=== Recorded information ===

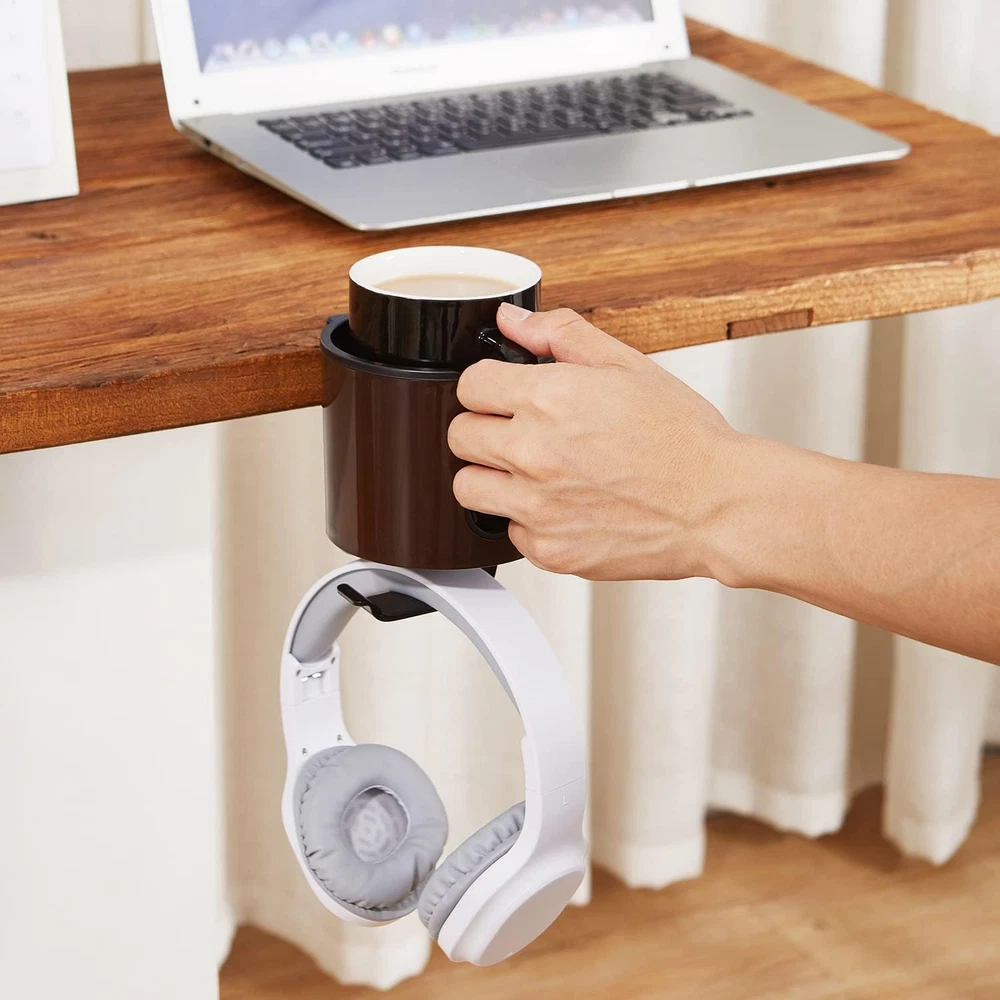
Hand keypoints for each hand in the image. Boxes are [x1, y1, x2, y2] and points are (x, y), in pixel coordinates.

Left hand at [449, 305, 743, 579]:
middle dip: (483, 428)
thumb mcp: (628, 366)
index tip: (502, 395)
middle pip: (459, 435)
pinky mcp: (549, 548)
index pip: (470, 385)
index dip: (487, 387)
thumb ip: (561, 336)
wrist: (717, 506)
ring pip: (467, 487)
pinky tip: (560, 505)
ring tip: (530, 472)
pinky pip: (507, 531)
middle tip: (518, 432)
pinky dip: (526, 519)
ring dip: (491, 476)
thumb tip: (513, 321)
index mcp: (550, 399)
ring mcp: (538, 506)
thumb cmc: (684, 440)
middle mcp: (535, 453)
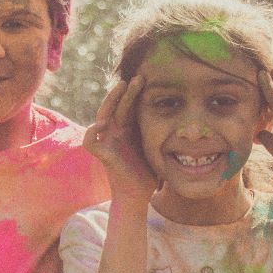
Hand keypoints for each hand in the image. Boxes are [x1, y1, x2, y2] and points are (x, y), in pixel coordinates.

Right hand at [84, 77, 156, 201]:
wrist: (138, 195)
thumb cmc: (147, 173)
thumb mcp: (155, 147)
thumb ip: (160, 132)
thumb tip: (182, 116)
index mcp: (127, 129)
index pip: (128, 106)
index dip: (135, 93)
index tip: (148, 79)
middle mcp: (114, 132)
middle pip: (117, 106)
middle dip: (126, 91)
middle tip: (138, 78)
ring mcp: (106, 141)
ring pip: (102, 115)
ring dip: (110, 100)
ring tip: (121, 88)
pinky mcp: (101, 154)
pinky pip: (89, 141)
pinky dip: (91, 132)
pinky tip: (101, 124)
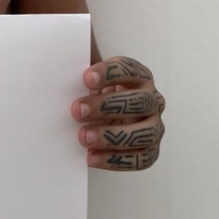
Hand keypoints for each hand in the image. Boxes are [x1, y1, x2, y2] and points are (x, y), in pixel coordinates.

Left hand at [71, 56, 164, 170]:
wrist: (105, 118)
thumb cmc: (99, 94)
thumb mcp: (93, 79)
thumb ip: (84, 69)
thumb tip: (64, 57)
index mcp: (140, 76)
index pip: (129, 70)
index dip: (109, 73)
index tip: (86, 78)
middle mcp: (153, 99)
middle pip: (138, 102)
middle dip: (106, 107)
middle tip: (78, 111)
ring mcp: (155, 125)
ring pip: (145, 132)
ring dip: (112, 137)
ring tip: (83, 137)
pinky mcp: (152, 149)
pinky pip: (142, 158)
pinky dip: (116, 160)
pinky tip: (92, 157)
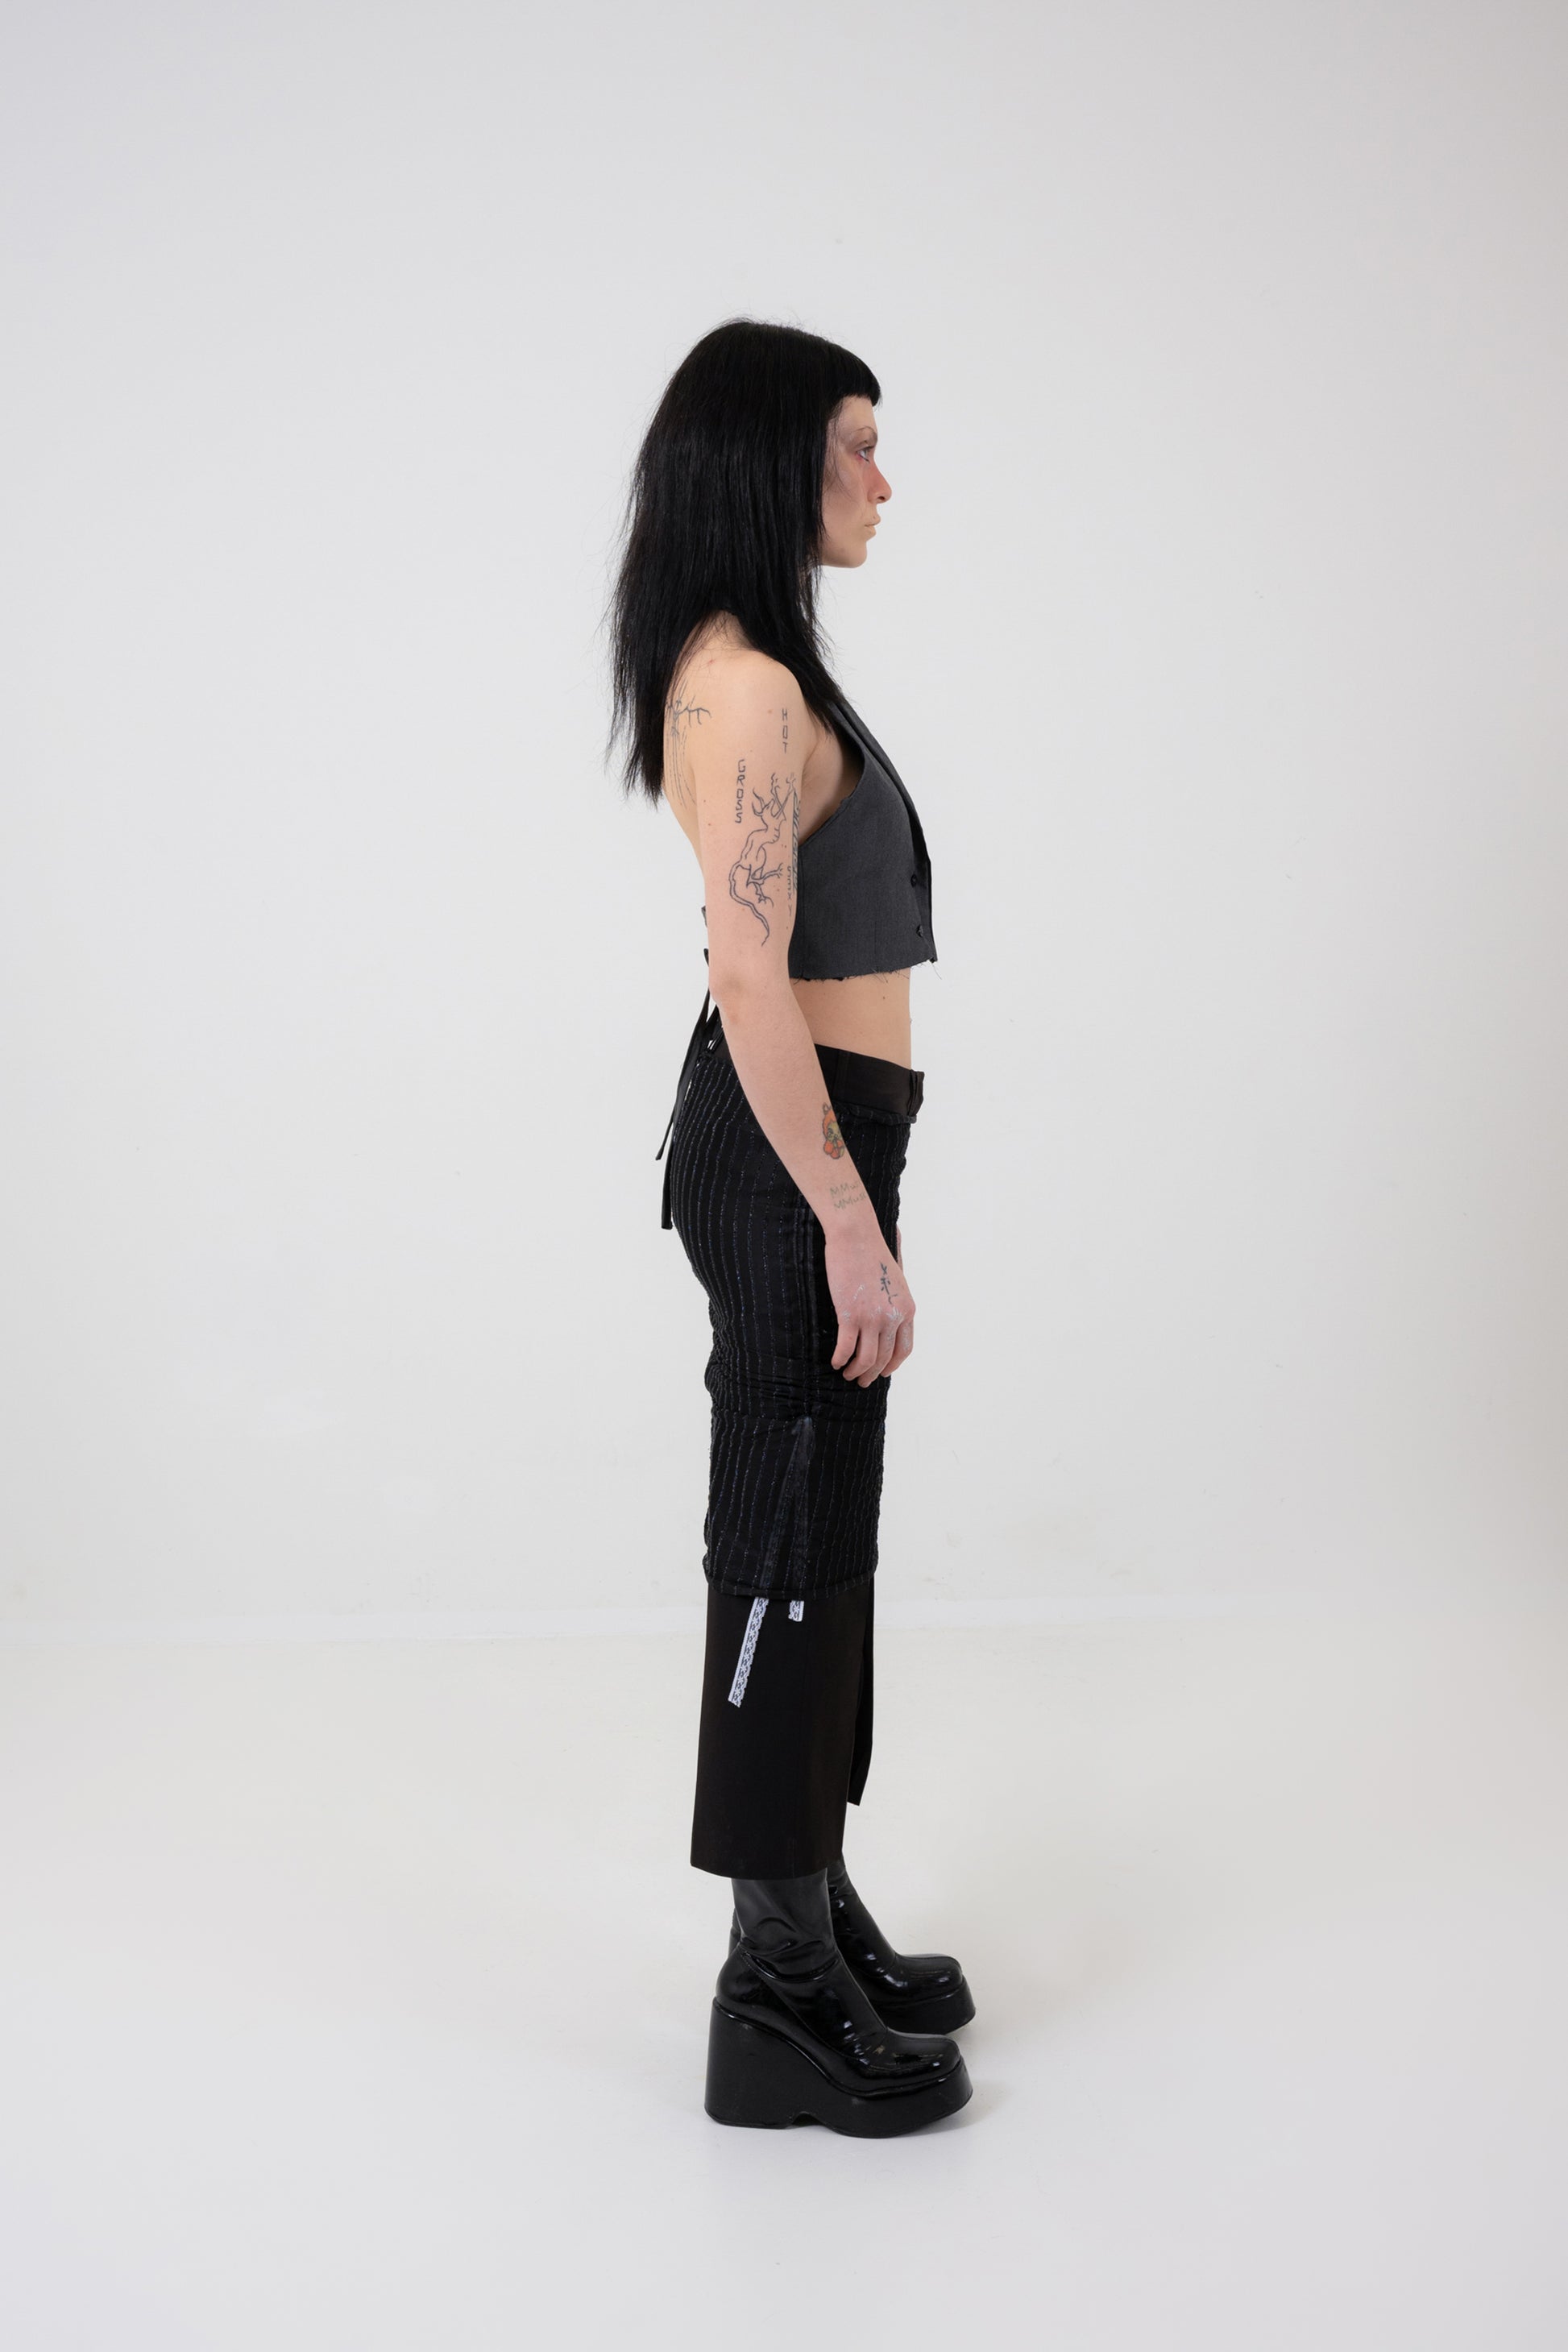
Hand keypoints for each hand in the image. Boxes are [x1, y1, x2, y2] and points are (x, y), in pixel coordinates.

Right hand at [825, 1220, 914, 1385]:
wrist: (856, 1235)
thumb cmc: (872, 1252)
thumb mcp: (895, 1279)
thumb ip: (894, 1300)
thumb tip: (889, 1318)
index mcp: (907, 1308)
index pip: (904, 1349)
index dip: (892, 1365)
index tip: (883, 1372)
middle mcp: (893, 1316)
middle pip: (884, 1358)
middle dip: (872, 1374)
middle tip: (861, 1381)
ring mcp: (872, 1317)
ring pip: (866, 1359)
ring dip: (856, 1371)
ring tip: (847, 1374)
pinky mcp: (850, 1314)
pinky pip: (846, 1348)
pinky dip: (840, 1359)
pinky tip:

===

**Task to complete**:
The lines to be transcribed are those from the first line of the data above through the line holding "thumb ip: (561, 336)", inclusive; copy them exactly and only, leaving out the pictures.

**Written response**:
Hand keypoints for each hand in the image. Boxes are [x1, y1, x2, y2] and points are (x, y), in pixel coordinates.

Left hand at [449, 305, 743, 579]:
middle dip: (483, 428)
thumb mcp: (628, 366)
index tip: (502, 395)
middle pip: (459, 435)
pinky mcp: (549, 548)
index pip: (470, 385)
index dip: (487, 387)
thumb ip: (561, 336)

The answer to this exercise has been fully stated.